As a newcomer to Duluth living in its Lakeside neighborhood, one of the first things I noticed on a drive down Superior Street was the Duluth East High School athletic field. The field is built into a hill overlooking Lake Superior and pops out of a residential area like a blitzing linebacker.
Superior Street passes high above the grounds and eastbound drivers get a sudden burst of artificial-turf green and deep-water blue. The facility looks like a shiny, new model on an architect’s desk…an architect with a backwards head.
Why didn’t the stadium designers build the bleacher seating on the other side of the field?
Put the bleachers on the other side of the field and Duluth East High School has a sports stadium with the most beautiful view in the midwest. The rolling lake, the endless horizon, the clouds, the ships – this is all unique, amazing stuff that would make sitting through a 12-0 soccer game a pure joy.
It turns out school officials had more on their mind than “wowing” a bunch of sports fans.
The 2,000 capacity stadium was built in 2012 as part of a controversial Duluth School District
facilities improvement project. The $315 million project closed schools, built new ones and generally pissed off every parent, student and taxpayer in the district. The new athletic field cost around $6 million and was built into a tight space on an old junior high property. Millionaire Vikings owner Zygi Wilf wasn’t calling the shots on this one.

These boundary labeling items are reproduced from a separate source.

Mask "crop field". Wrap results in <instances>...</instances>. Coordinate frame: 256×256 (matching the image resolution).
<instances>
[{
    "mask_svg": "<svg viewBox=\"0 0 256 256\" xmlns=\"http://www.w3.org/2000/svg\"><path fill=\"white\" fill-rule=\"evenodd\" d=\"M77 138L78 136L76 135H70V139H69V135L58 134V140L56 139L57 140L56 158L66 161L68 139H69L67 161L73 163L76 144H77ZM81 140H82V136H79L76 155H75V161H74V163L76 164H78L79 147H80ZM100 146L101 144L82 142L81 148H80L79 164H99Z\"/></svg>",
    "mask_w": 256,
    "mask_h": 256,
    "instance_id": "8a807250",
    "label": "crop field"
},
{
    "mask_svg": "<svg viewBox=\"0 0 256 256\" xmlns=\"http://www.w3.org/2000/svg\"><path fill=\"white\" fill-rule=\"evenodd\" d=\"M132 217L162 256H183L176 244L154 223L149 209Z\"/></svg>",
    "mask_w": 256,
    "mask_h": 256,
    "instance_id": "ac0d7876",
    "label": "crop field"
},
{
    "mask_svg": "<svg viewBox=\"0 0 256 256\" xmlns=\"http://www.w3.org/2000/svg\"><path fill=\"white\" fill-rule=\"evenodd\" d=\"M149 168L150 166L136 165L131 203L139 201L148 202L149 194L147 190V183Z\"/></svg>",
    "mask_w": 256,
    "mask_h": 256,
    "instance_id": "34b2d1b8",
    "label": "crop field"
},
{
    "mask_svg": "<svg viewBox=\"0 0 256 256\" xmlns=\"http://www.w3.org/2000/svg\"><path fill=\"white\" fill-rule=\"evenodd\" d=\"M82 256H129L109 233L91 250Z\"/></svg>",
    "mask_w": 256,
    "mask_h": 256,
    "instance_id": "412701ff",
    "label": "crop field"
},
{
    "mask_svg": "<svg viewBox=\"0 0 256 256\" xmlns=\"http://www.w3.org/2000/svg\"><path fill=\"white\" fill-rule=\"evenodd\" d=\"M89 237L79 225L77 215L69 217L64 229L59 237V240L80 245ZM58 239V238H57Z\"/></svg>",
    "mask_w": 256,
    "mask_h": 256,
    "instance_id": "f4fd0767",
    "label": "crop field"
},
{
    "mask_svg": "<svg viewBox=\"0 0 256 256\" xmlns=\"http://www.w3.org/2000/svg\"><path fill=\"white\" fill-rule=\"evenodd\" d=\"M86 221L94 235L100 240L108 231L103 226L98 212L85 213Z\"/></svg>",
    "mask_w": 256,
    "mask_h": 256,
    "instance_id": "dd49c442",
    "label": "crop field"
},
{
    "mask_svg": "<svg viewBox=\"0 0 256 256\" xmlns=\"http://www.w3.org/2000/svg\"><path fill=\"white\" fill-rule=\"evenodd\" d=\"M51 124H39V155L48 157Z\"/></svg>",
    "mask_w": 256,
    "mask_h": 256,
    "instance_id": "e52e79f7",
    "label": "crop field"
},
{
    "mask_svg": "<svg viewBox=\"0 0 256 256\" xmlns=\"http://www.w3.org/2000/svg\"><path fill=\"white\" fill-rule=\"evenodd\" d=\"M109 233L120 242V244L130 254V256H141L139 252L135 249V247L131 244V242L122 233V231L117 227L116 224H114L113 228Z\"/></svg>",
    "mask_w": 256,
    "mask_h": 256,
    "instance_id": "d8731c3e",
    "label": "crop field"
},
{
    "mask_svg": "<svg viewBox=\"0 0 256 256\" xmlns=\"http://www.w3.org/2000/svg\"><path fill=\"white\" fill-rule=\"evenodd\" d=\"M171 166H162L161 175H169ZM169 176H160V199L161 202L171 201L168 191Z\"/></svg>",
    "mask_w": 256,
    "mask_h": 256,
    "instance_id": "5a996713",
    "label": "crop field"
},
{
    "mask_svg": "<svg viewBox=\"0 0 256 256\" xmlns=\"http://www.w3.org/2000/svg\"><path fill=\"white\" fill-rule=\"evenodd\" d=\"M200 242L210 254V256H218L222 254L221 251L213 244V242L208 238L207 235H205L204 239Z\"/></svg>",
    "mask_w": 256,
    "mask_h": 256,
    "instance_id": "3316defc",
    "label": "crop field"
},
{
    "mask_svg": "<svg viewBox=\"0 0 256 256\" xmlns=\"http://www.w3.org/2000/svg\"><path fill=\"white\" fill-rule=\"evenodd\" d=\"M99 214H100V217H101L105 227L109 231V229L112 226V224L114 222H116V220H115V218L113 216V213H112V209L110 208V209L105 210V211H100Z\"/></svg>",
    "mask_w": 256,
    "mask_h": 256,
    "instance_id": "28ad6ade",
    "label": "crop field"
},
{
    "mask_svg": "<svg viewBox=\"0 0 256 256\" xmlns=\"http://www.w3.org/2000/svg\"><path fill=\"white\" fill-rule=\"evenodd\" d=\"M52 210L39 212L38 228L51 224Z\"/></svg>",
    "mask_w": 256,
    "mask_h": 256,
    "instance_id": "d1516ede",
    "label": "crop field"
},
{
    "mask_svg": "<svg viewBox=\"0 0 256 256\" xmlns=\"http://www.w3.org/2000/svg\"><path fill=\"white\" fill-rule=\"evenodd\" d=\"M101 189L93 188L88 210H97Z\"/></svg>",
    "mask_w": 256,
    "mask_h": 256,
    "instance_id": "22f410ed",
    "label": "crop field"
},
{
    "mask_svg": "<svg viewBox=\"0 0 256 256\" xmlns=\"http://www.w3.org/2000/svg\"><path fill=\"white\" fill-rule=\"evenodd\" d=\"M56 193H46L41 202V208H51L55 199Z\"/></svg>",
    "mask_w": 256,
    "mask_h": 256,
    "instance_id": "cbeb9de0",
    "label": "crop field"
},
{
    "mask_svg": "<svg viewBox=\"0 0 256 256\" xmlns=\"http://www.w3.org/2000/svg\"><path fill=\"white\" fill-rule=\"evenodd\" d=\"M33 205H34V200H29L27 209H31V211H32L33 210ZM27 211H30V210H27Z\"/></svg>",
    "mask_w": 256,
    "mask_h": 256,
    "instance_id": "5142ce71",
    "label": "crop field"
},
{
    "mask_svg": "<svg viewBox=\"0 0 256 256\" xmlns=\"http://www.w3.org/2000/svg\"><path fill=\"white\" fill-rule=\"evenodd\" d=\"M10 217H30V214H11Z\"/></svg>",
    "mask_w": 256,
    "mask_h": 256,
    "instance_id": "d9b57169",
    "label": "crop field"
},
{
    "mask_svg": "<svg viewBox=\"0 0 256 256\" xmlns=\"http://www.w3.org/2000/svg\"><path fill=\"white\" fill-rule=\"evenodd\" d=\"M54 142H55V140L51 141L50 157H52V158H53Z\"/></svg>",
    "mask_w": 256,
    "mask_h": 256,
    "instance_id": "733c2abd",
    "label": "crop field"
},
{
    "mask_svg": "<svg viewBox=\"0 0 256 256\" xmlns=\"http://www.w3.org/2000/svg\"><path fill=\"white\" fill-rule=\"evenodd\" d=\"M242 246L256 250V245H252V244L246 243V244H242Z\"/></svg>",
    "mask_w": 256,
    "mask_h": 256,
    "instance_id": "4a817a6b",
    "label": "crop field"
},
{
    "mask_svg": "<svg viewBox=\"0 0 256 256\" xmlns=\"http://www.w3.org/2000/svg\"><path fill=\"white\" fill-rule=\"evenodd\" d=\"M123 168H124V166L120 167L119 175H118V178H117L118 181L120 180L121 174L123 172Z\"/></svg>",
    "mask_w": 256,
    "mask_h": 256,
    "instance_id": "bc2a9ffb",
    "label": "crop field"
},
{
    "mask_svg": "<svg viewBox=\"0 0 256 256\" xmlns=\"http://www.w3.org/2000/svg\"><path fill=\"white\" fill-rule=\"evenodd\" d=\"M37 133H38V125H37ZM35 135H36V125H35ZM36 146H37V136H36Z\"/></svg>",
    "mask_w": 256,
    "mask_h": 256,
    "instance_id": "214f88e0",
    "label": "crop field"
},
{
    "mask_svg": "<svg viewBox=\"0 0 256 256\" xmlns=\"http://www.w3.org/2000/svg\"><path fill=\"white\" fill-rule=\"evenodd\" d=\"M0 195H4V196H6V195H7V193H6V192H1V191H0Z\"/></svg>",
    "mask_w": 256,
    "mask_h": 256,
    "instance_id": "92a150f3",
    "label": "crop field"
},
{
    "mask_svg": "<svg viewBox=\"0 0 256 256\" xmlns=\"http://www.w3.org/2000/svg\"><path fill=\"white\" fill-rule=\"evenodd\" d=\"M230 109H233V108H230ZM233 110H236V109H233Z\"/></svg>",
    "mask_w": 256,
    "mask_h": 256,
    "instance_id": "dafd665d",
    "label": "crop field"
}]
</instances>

Still, flip-flopping the bleachers couldn’t have added that much more to the construction costs, could it?
Maybe east side bleachers were necessary for access reasons. Bleachers on the east side of the field are closer to the school building and parking lots. Scenic west side bleachers would be backed into a hillside and make fans walk a longer distance to their seats. No one wants to walk anymore.
Last week, I watched my nephew play a high school football game at Todd Field in Hastings. The field was built on top of an old town dump back in 1934. An impressive 15-foot-high field stone wall separates the game from a busy Hwy. 61. A mysterious tunnel that once delivered players into the stadium is sealed off in a far corner. Ancient cement block seating crumbles below today’s modern steel bleachers. The place has a charming and unforgettable Roman ruins feel to it.
Like Yankee Stadium or US Bank Stadium, high school gyms or football fields help define a community identity. A stadium, no matter the size, is a living historical site. It is a special gathering place, that binds families, friends and neighborhoods for generations. Stadiums can be bigger than touchdowns, goals or gold medals.
Sure, the Duluth East athletic field is state-of-the-art and will make plenty of memories for Greyhound players and their fans. Students should be proud of the facility, it’s a neat and handy place to see and play in a game.
I guess I’m just a sports fan whose more into aesthetics than athletics.
So I’ll take a spot at the Duluth East stadium somewhere in the corner and crank my neck around between plays. Because while it’s fun to watch the team beat a cross-town rival, the game will never beat that wonderful lake view.